Walk into any elementary school cafeteria during lunchtime, and among the gap-toothed grins and paper sacks, you’re bound to see plenty of cartons.
Those little boxes of juice and milk add up, making carton recycling a smart addition to any school’s recycling program — and a great way to keep the nearly 5 billion cartons that schools currently throw away out of landfills. The Carton Council estimates that for each 100 enrolled students eating lunch at school in a given day, there will be 55 total cartons available to be recycled.
Administrators, teachers and concerned parents can all work together to implement a program that kids and the greater school community will be excited about. Here’s where to start:
1. Determine local carton recycling availability
More than 50 percent of the households in the U.S. that have access to recycling can now recycle cartons in their community’s recycling program. If a community can recycle cartons, carton recycling for schools is feasible. To find out if carton recycling is available in your area, go to www.recyclecartons.com and click on your state or enter your zip code. If carton recycling is available in your community, you are ready for step No. 2.
2. Contact your hauler
If your school already offers a recycling program, you’ll want to contact the company that picks up your material to see if cartons are accepted. Even if they aren’t listed on recycling flyers printed by the company, it’s worth asking because carton recycling is a relatively new commodity, and advancements in technology have increased the likelihood they are accepted. It could be that they just aren’t listed yet.
If your school has a separate recycling program for paper, such as Paper Retriever or GreenFiber, cartons will not be accepted because they contain plastic components. You’ll want to contact the hauler that recycles your containers to verify collection.
When talking to your hauler, ask if they will accept cartons in your recyclables and determine how they want to receive them. Do they want them separated or mixed with other recyclables? If your recycling program collects materials as “single-stream,” you may place your cartons in your bin with all the other recyclables. If your recycling program collects materials as “dual-stream” (paper items together and plastic, metal and glass together), place cartons with your plastic, metal and glass containers.
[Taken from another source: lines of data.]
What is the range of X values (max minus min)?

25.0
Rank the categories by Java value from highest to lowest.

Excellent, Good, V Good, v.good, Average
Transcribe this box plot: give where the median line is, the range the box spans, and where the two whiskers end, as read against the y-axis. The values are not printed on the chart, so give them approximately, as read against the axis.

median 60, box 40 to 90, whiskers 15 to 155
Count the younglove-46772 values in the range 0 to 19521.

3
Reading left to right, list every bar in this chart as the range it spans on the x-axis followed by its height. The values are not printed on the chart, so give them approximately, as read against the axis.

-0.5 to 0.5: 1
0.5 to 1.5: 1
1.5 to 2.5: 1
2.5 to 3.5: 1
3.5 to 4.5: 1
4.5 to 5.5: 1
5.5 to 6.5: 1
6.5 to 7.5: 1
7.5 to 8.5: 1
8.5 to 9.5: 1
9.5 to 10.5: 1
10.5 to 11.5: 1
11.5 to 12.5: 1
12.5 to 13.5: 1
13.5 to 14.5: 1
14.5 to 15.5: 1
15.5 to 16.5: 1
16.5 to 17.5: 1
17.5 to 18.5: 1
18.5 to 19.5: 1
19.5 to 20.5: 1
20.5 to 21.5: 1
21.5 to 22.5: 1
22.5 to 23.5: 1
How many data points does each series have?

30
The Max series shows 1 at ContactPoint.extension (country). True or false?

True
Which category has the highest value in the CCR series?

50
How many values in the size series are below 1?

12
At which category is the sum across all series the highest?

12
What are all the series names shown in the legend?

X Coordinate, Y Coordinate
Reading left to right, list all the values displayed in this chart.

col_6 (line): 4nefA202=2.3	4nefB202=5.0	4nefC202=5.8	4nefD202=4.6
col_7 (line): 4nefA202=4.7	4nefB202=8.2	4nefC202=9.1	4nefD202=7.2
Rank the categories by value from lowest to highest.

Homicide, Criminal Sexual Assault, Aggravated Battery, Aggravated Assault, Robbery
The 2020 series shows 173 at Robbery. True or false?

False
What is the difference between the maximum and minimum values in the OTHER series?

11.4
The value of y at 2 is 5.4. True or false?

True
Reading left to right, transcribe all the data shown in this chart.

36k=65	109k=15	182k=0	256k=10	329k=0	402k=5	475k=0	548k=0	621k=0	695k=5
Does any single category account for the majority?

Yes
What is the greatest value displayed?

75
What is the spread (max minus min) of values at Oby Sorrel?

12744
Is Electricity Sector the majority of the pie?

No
Find out if they have any other requests.
If your hauler does not want to accept cartons, tell them that a local recycler accepts cartons and that you want to begin recycling them. Since haulers are paid for recyclables, they may be interested. Even if they’re not today, they might be down the road — your request could lead to a policy change in the future.
3. Educate your stakeholders
A recycling program is only as effective as its participants, and there are numerous stakeholders for school recycling programs. Students may be tiny, but they’re mighty important, and you also have teachers and administrators to consider. Don’t forget about the custodial staff that typically handles your waste and recycling. All of these people need to understand that your school now recycles cartons.
There are plenty of options to communicate your recycling message, such as websites/blogs, newsletters, social media accounts and PTA meetings. But don’t underestimate the power of signage. Get creative with it! Every recycling bin at your school should include a picture of what is accepted, and you’ll definitely want a picture of milk and juice cartons on that flyer to increase participation. Making it as easy as possible to understand what’s accepted and what’s not — particularly among the kids — will help success rates.
For students, recycling drives are an effective way of boosting participation. You can dedicate one month per school year as “Carton Recycling Month,” and award the classroom that brings in the most cartons with a prize. Once students get in the habit of recycling, it won’t be as important to dangle an incentive.
For custodial staff for whom English is a second language, it doesn’t hurt to provide bilingual recycling messaging to prevent confusion. Hopefully your school is using blue bins for recycling (the unofficial color for recycling containers) to increase recognition, but labeling in multiple languages — like English and Spanish — helps ensure that your waste goes in the right place.
4. Place bins strategically
They say location is everything in real estate — that also applies to recycling and knowing where to place your bins. The school cafeteria is the ideal place for a carton recycling bin because it’s where all those milk and juice cartons are being doled out and where all the milk and juice is being consumed. There are two containers required in cafeterias for successful carton recycling: one container for students to empty leftover milk and juice liquids (typically a bucket), and a second container to collect the empty milk and juice cartons.
5. Monitor your progress
With all your school’s existing recycling programs, it’s a good idea to monitor the amount of material diverted, as this makes a great story for your administrative board and helps you renegotiate waste hauling fees. If you’re just now starting a carton recycling program, it’s easy to track your recycling participation from day one. Monitor the volume of cartons collected and use the results to set goals for future collection.
You’ll likely have more questions along the way, and the Carton Council has great resources to get you started with a program. These include classroom a start-up guide, activity guides, posters, impact calculator and flyer.
Does your school recycle cartons? What strategies have worked best to make the program successful?
Editor’s note: Earth911 partners with many industries, manufacturers and organizations to support its Recycling Directory, the largest in the nation, which is provided to consumers at no cost. Carton Council is one of these partners.